Which is the best decade of advertising in terms of creativity?

It would be the 1990s. Then you began to see the disruption of digital technology undermining people’s confidence in what they were doing. The last five years have seen incredible disruption. That disruption is continuing. It has accelerated.

What does this disruption mean for BBH?

We have to look at the opportunities that all these new technologies provide for our clients. We don’t want to turn our backs on that. It is the most exciting time to be in the communication industry, because of what you can do.

But on the other hand, you have to remember that the fundamentals of what we do haven’t changed. This is why I say—principles remain, practices change. So we have to do two things—one, reinforce our abilities to come up with brilliant ideas and tell stories and, two, look at how we can disseminate those stories.

Is this very different from how it was done in the past?

It was very formulaic then. You had television, print, posters and radio and that was it. Now you have got all of those plus the assets of the digital world that you can put into this mix.

Even the nature of relationships between clients and advertising agencies has changed…

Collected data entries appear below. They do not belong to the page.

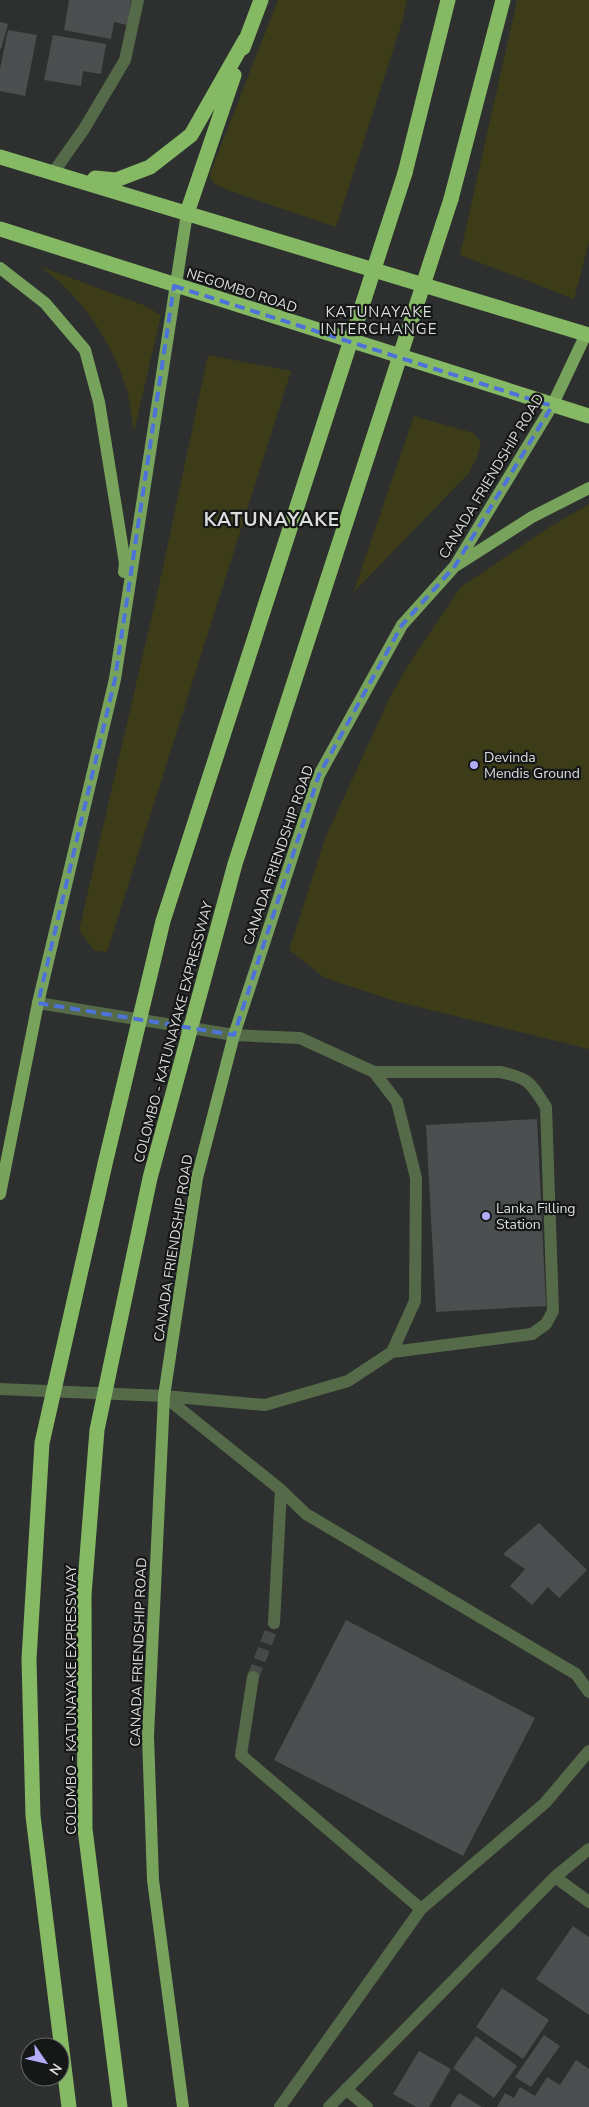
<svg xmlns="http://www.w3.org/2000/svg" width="589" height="2107" font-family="'Nunito Sans',sans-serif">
  <rect width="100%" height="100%" fill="#2d302e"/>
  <path fill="#3c3c19" d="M278 0H407L403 19 336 227 230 191 215 184 209 176Z
    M517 0H589V242L574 299 460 255Z
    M39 266 143 305 161 315 134 432C131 414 130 395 123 379 108 336 77 291 39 266Z
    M208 355 291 371 107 952 95 951 79 930 160 581Z
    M414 416 473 433 481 442 477 457 469 473 353 593Z
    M589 504V1049L398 1002 325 978 289 950 326 836 391 695 412 659 461 587 548 528Z"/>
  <path fill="#4c4f4f" d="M69 0H131L127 25 114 22 111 39 64 30Z
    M0 22 8 24 1 49H0Z
    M8 30 37 35 25 96 0 91V69Z
    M53 35 106 44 101 74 83 71 81 86 44 80Z
    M537 1119 546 1306 436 1312 426 1125Z
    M539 1523 587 1570 559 1598 548 1587 532 1605 510 1586 525 1569 503 1554Z
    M346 1620 535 1718 463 1856 274 1760Z
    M573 1926 589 1937V2015L536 1979Z
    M502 1988 549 2020 523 2059 476 2027Z
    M544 2035 560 2046 531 2087 515 2077Z
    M476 2036 517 2066 494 2098 453 2068Z
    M419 2051 451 2069 429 2107H416L393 2094Z
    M576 2060 589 2069V2107H497L505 2093 514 2098 520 2087 535 2096 547 2077 560 2085Z
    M459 2093 482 2107H450Z"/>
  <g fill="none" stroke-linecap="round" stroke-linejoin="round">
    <path stroke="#474a48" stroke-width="12" stroke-dasharray="12 6" stroke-linecap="butt" d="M253 1677 274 1623"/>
    <path stroke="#546a48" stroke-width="12" d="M53 173 84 129 125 60 138 0
      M374 1072H500C529 1078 530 1082 546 1107L553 1311 546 1324 532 1334 392 1352
      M0 1389 164 1396 265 1405 348 1381 392 1352 415 1301 416 1178 397 1102 374 1072 300 1038 234 1035 38 1003
      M164 1396 281 1490 306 1514 576 1674 589 1692
      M274 1623 281 1490
      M253 1677 241 1755 421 1909 280 2107
      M555 1877 589 1902
      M421 1909 545 1803 589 1751
      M346 2089 367 2107
      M329 2107 555 1877 589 1849"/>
    <path stroke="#77a35c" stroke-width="12" d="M0 268 45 303 85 350 99 402 125 563 124 572
      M457 565 532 517 589 488
      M0 1194 38 1003 115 679 187 213
      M183 2107 153 1880 148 1736 164 1396 197 1178 234 1035 319 775 402 625 455 566 552 406 586 334"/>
    <path stroke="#85b964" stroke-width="15" d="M243 48 261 0
      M0 157 589 335
      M405 173 448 0
      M95 178 116 180 150 167 191 135 245 40
      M451 199 503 0
      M187 213 234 75
      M0 229 589 416"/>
    <path stroke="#85b964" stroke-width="15" d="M69 2107 33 1816 29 1659 42 1443 105 1164 163 921 405 173
      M120 2107 85 1829 84 1595 97 1430 150 1178 235 864 451 199"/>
  </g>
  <path fill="none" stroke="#4d72d9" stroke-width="4" stroke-dasharray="10 6" stroke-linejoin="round" d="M174 286 552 406 455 566 402 625 319 775 234 1035 38 1003 115 679Z"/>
  <g fill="#b3adf9" stroke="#161717" stroke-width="2">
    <circle cx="474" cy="765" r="5"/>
    <circle cx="486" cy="1216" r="5"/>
  </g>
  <g text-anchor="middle" stroke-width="4.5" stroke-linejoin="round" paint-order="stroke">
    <g font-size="14" fill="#dcdedd" stroke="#161717">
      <text transform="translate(242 290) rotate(18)" y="5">NEGOMBO ROAD</text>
      <text transform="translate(491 476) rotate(-59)" y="5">CANADA FRIENDSHIP ROAD</text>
      <text transform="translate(278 855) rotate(-71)" y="5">CANADA FRIENDSHIP ROAD</text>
      <text transform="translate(173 1032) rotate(-75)" y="5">COLOMBO - KATUNAYAKE EXPRESSWAY</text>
      <text transform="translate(173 1248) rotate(-81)" y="5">CANADA FRIENDSHIP ROAD</text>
      <text transform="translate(138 1652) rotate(-88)" y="5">CANADA FRIENDSHIP ROAD</text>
      <text transform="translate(71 1700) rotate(-90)" y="5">COLOMBO - KATUNAYAKE EXPRESSWAY</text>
    </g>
    <g font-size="14" fill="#dcdedd" stroke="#161717" text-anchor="start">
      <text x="484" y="762">Devinda<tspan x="484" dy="16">Mendis Ground</tspan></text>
      <text x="496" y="1213">Lanka Filling<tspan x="496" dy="16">Station</tspan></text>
    </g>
    <g font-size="15" letter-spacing="1" fill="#dcdedd" stroke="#161717">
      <text x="379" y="317">KATUNAYAKE<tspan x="379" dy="17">INTERCHANGE</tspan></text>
    </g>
    <g font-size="19" font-weight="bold" letter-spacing="1" fill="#dcdedd" stroke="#161717">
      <text x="272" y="526">KATUNAYAKE</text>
    </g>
  </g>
  <g transform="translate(45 2062) rotate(124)"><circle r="24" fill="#161717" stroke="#656766"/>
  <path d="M0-4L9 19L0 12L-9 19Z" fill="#b3adf9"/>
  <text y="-8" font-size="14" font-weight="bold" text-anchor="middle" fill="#dcdedd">N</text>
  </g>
</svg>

That’s true. The new-age thinking is that you have to constantly change in a fast-changing world. They (clients) last 18 months in a job, they come and they go. We have got a lot of stupid people out there listening to a lot of stupid people and what you get are stupid results. Our relationship with Audi dates back to 1982 and you can see that in the work. It shows.

Are advertising budgets also getting trimmed as companies move towards digital?

With increase in digital, there is a feeling that the rest is wasteful as you can now have a conversation with your consumers one-on-one, know where they are and communicate with them. Increasingly companies are being run by accountants and not entrepreneurs. They want accountability.

How do you justify broadcast or traditional media’s role to a marketer who is looking at one-on-one communication with digital?

A brand is made not just by the people who buy it but also by the people who know about it. If that is the case, then how do you create your communication programme? The people who know about it add status to it, they add value to it. If I say Rolls Royce, I have added value to that brand even though neither you nor I are ever likely to buy it. It’s like asking would you like a glass of champagne as opposed to a glass of sparkling wine. The fact that you know about champagne or Rolls Royce, that fame is adding value to it. That is what a brand does. It’s not just about talking to people who buy it. Marketers are just not getting it.

A lot of marketing now focuses on big data and insights derived from it. Is that a concern for you?

We have always used data. It’s always been there. My concern today is the over-reliance on it. The ex-chairman at BBH, Jim Carroll, gives this talk on wind-tunnel marketing. His view is that if everybody has access to the same data, then you have access to the same outcome. It’s a bit like cars in the 1980s. They were all designed in the wind tunnel and they all landed up looking the same. At some point, a brand has to decide that it wants to be different.

Does this mean that advertising as we know it has changed?

If you looked at advertising. it used to exist in spaces between things—in between television programmes, in films and in newspapers. Now if we create interesting ideas and work, it can exist on its own. Creativity becomes the media.

What does this change mean for creative agencies like yours?

We are becoming a screen-based society with the way people are consuming video. Therefore, getting people to interact with their screens and producing ideas that they can consume in lots of different ways is one of the exciting opportunities for us.

How does this change the work that you do?

Recently BBH won a BAFTA (British Academy of Film and Television Arts award) for a piece of work that it did for the United Nations on refugees. Instead of treating it as advertising, they treated it like a film. That is genuinely ground-breaking.